Mais au-delà des statistiques, l'exposition s'attache avant tout à raconter les choses de manière didactique et ludique, avec de nombreuses photos, vidéos et des éléments interactifs. Exemple, un «cabinet des savoirs perdus» regroupe plusieurs machines et outils insolites dont on ne sait plus à quoi ils avaient bien pu servir. Les visiteurs à même de fournir des réponses sont invités à les écrire sur des étiquettes. Côté vidéo, à noter un remarquable documentaire sur la gare de triage de Bienne. Depuis 1917, le système d'aiguillage très complexe est effectué manuellement à l'aide de leviers et de câbles. Ce système éprouvé a miraculeusement traversé les décennies sans se plier aux révolutions technologiques. Mais il est aujourd'hui en cours de démantèlement pour céder sa place à un centre de contrôle numérique.
L'exposition parallèle intitulée «Hello Robot.» complète le thème des révolutions industrielles en mettant en perspective une collection de plus de 200 objets illustrant l'essor et les enjeux de la robotique dans les domaines de l'industrie, des soins, du confort domestique et des multimédias. En évidence: le rôle important des designers qui conçoivent les interfaces entre les humains et les machines. La présentation met également en lumière les questions éthiques, sociales et politiques que soulève l'impact grandissant des robots dans la société et les entreprises. Un souci dont on rappelle qu'il figure parmi les préoccupations majeures d'Unia. «La robotisation sape nos assurances sociales. Les robots et les ordinateurs ne paient pas de cotisations AVS: cela ne peut se résoudre qu'en changeant progressivement les sources de financement des systèmes d'assurance sociale», lit-on sur le site d'Unia. Mais le syndicat ne s'oppose pas pour autant aux avancées des technologies numériques: «La numérisation ne constitue pas une menace. Mais pour que chacune et chacun puisse en bénéficier, elle doit être adaptée.» Il faut des règles justes permettant «de profiter des progrès technologiques, tout en préservant nos précieux acquis sociaux». A cet égard, «la consultation des travailleurs et des travailleuses sur les décisions technologiques et l'élaboration des processus de travail est primordiale.» L'exposition du Nouveau Musée de Bienne contribue à sa manière à mieux faire comprendre cette nécessité.

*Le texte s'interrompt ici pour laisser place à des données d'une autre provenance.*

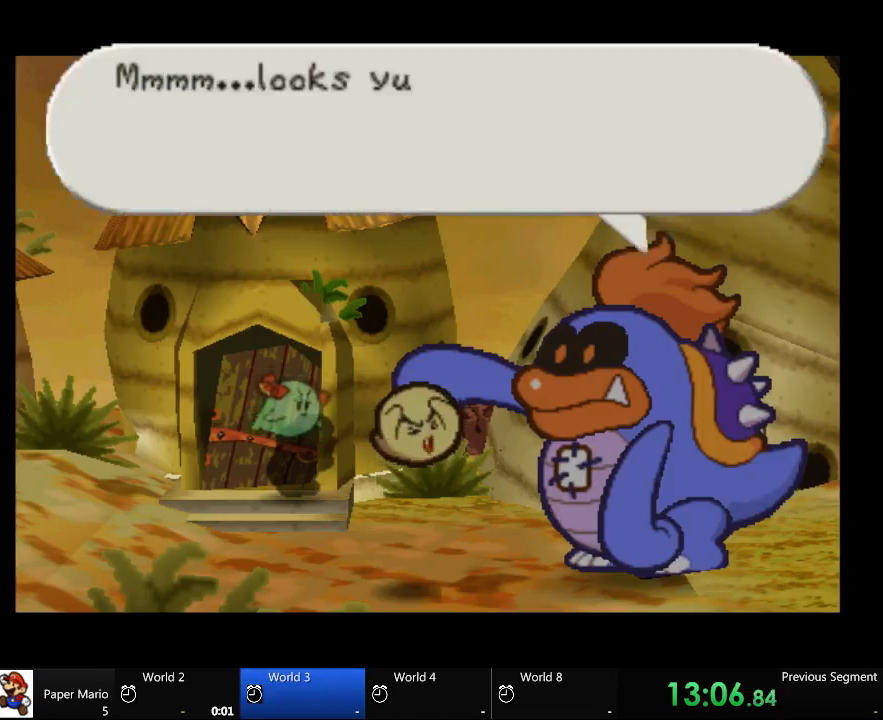
{"buttons": ["A"], "left_stick": "center", "right_stick": "center", "events": []}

Les «4 révolutions industrielles» à Bienne
De 1800 à 1900 (1.0)
Production de masse. Concentration de la production au sein de fabriques mécanisées.
Machines à vapeur et force hydraulique.
Division du travail.
Circulation accélérée des marchandises grâce au chemin de fer et aux bateaux à vapeur.
De 1900 à 1960 (2.0)
Electrification.
Travail à la chaîne.
Entreprises multinationales.
Communication globale entre producteurs et marchés grâce au télégramme, au téléphone et au réseau postal mondialisé.
De 1970 à 1990 (3.0)
Robots industriels.
Technologies de l'information.
Développement de la microélectronique et des logiciels.
Boom du pétrole et allègement ou suppression des barrières douanières.
Prix des transports allégés.
Délocalisation de la production dans les pays à bas salaires.
De 1990 à... (4.0)
Intelligence artificielle.
Mise en réseau des personnes, des machines et des produits dans le processus de fabrication.
Production en flux tendu, en «juste-à-temps», en fonction de la demande des consommateurs.
Vente en ligne.
Equipes de travail globales réparties dans le monde entier par le biais d'Internet et des clouds.